───── Records for this exercise

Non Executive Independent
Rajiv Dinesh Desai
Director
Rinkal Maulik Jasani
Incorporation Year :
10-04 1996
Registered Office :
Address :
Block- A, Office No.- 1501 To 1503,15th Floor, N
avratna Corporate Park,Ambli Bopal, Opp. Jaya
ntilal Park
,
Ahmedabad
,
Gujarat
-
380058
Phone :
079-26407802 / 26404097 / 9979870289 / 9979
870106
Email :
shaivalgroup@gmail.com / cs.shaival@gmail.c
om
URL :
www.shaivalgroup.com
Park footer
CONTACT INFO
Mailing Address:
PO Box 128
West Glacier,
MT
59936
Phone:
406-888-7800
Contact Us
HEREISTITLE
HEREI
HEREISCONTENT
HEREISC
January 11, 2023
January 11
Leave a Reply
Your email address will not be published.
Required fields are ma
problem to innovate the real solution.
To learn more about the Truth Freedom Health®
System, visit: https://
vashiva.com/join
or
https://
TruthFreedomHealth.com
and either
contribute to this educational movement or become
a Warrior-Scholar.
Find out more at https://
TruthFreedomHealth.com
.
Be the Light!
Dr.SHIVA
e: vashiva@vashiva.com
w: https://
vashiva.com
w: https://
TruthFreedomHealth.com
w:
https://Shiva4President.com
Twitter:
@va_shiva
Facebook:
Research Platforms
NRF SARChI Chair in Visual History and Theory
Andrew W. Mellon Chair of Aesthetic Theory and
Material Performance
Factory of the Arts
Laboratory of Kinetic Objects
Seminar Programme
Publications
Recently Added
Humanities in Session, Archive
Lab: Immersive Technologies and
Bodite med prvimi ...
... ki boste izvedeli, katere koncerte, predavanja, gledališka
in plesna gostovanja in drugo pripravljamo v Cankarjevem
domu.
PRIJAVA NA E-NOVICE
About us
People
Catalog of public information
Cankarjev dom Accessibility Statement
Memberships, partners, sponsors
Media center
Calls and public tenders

──────────
───── Records for this exercise

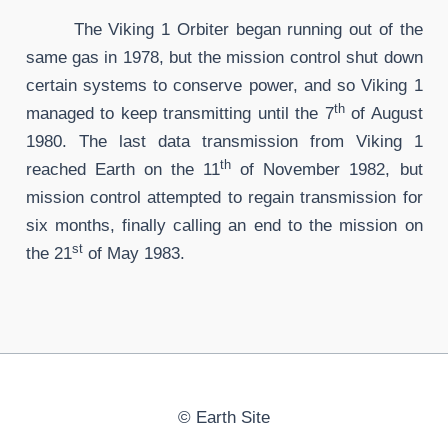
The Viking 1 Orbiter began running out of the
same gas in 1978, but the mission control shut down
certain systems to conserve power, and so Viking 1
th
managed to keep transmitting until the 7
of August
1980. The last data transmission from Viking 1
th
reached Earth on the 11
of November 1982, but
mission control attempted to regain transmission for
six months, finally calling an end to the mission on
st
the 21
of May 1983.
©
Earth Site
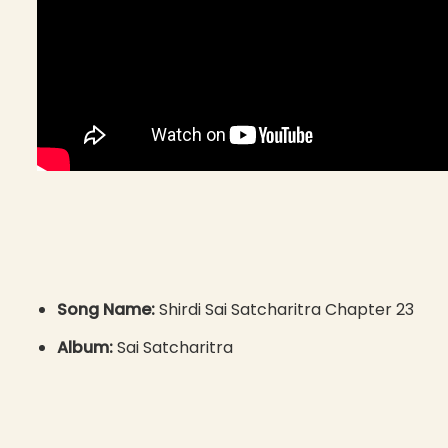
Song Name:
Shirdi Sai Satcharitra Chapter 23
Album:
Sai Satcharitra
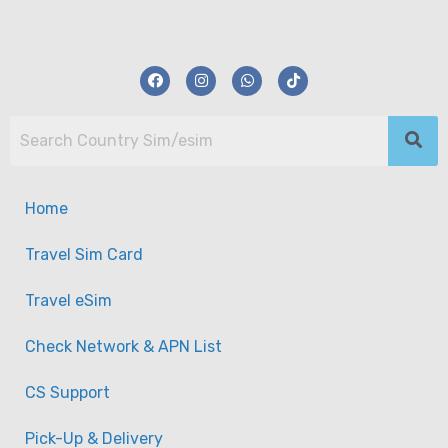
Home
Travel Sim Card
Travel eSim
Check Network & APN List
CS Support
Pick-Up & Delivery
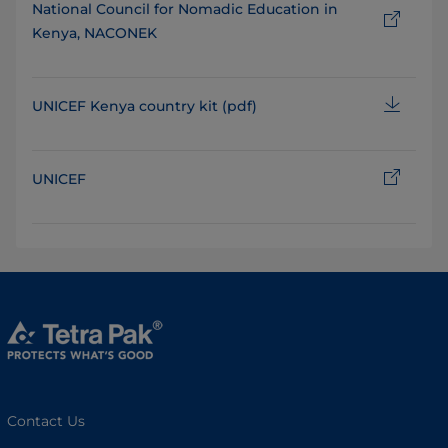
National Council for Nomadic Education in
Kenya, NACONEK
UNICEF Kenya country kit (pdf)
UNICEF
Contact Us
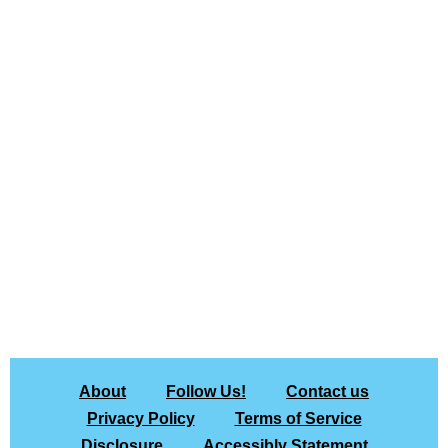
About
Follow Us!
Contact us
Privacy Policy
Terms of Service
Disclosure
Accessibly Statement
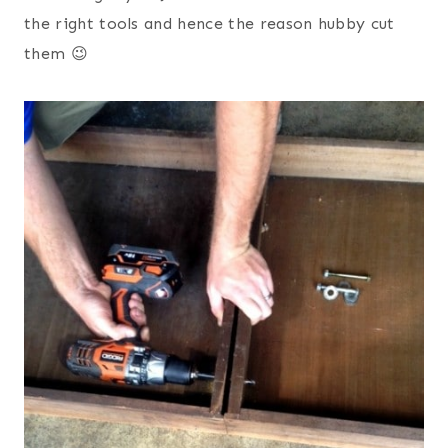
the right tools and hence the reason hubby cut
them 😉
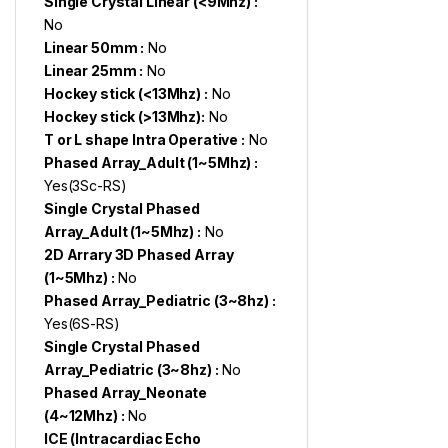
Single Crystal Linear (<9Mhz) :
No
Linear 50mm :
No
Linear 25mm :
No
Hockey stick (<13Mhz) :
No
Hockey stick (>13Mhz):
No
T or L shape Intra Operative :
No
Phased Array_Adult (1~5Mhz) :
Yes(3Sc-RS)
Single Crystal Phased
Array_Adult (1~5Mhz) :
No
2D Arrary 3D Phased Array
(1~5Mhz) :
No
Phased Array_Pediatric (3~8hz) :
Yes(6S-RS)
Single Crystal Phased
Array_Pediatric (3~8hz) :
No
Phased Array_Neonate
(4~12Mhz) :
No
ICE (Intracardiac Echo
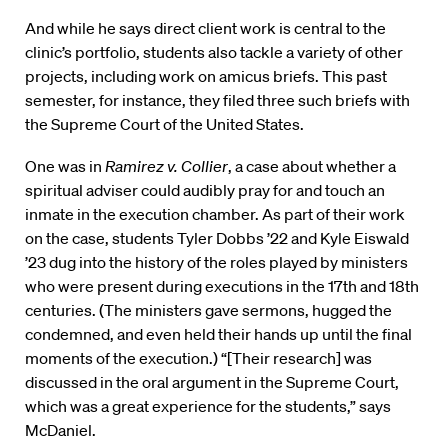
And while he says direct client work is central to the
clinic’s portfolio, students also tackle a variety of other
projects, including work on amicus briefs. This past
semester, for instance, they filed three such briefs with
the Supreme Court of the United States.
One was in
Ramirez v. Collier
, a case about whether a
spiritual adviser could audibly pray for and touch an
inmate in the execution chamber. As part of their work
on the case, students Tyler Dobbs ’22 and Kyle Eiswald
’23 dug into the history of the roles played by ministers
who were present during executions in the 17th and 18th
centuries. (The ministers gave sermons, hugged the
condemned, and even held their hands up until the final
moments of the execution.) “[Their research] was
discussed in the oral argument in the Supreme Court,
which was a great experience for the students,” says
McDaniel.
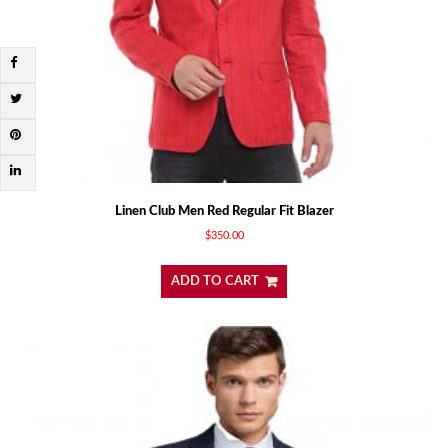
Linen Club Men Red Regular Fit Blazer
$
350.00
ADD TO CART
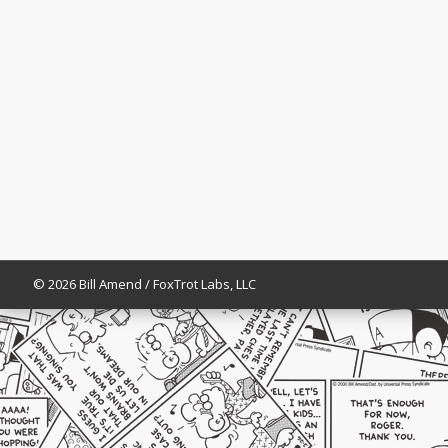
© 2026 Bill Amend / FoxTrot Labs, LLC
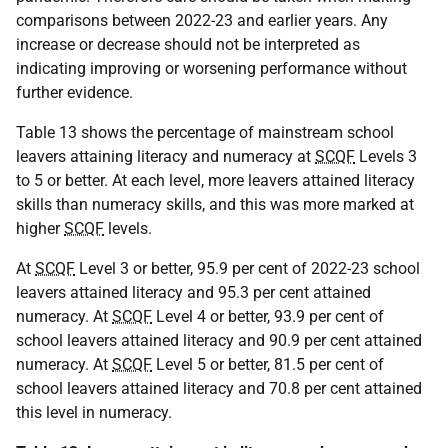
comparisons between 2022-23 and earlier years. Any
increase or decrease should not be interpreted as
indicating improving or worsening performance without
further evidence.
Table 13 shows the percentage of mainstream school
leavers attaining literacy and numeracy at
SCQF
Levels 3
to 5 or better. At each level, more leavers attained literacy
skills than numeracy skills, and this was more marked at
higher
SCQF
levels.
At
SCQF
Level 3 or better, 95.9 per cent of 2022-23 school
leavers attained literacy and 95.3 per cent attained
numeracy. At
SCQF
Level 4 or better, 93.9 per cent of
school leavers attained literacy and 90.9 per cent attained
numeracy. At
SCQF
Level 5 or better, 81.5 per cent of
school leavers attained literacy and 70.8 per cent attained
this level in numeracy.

──────────
───── Records for this exercise

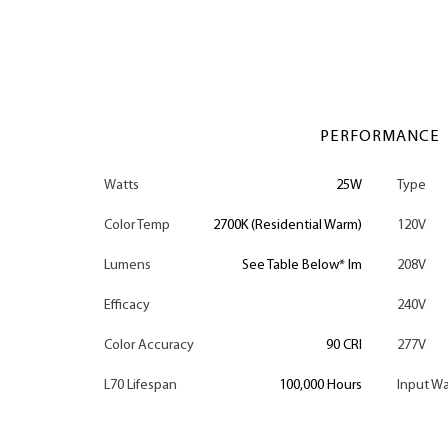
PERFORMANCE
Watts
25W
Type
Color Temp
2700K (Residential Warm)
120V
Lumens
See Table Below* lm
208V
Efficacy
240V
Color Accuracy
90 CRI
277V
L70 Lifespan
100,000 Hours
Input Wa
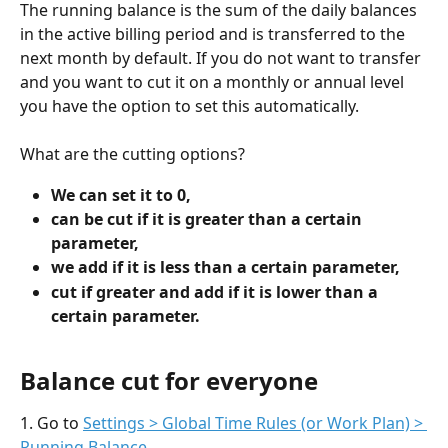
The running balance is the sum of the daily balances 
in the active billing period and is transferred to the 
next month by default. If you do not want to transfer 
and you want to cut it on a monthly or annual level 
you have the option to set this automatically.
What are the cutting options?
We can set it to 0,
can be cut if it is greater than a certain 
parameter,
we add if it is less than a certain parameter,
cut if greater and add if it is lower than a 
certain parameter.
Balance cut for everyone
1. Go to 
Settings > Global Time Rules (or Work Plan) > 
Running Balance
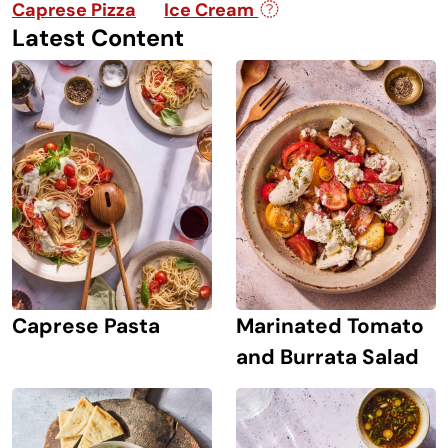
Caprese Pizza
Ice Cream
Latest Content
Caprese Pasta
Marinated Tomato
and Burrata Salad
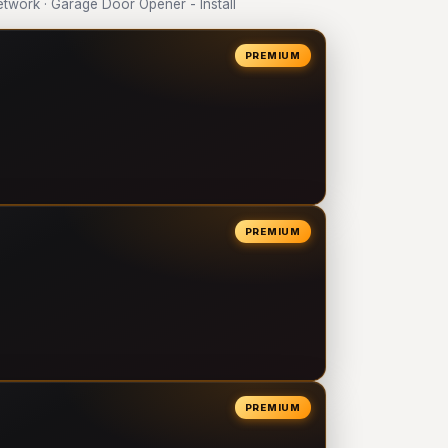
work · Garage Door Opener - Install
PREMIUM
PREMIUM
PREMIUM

──────────

Return each line from the rows above that includes the word "Viking".

= Result of the exercise =
The Viking 1 Orbiter began running out of the
certain systems to conserve power, and so Viking 1
1980. The last data transmission from Viking 1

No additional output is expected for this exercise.